Следующим уроком стало то, что нельзя привлекать внимание. Сидишь тихо — и никто не трогает. А начнёшь выделываться — тебя в расход. И нельзя никого жалеть, а то пострадаешь заодно с тем, кому сострадаешь. Каждый сам за себя — это Юра чётко усвоил на всю жизнь.
Глядя, как мать убивается на нескольких работах, Юра понял, что нужно нормальное образование — что-нибудь практичное, из коммерции — и стал зубрилой. Точные науки давались ему тяжело — видимо, сказались гены матери, учительницы русского и литературы, — но Юра сжал челюсти и грыз гранит науки не переставая.

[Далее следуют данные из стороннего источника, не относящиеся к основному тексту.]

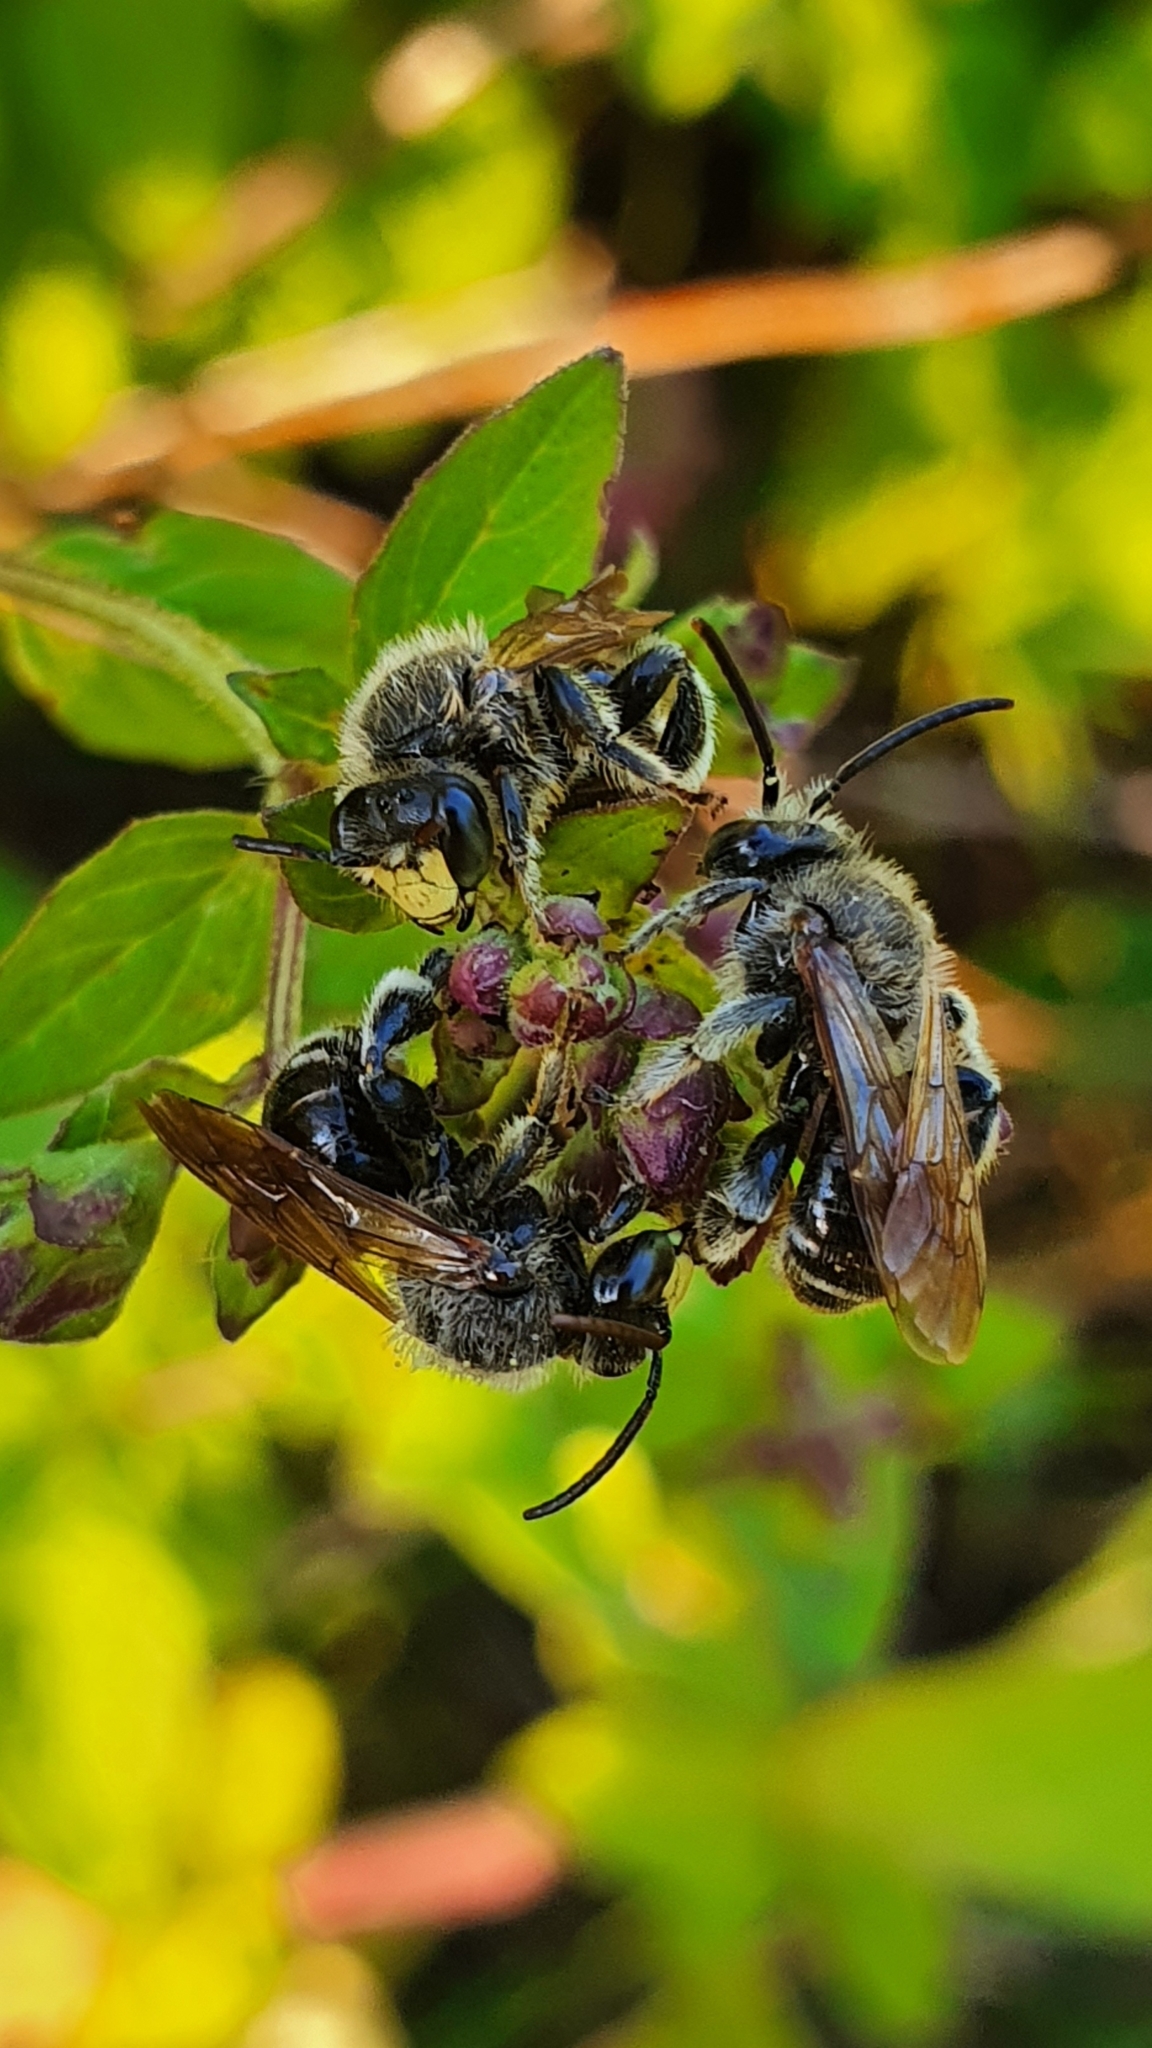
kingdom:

Денег постоянно не хватало, и, начиная с четырнадцати лет — как только получил паспорт — на каждые каникулы Юра устраивался на работу. Курьерствовал, носил газеты, мыл машины, торговал на рынке. Хозяин точки, толстый азербайджанец Вугар, преподал ему следующий урок: связи решают всё. Юра был прилежным, и уроки учил хорошо. Он понял, что нормальное образование в Кировском затрапезном ВУЗе ему ничего не даст. Нужно ехать в первопрестольную, и заведение выбрать пошикарнее — там будут все сливки общества, а они-то ему и нужны, чтобы построить карьеру.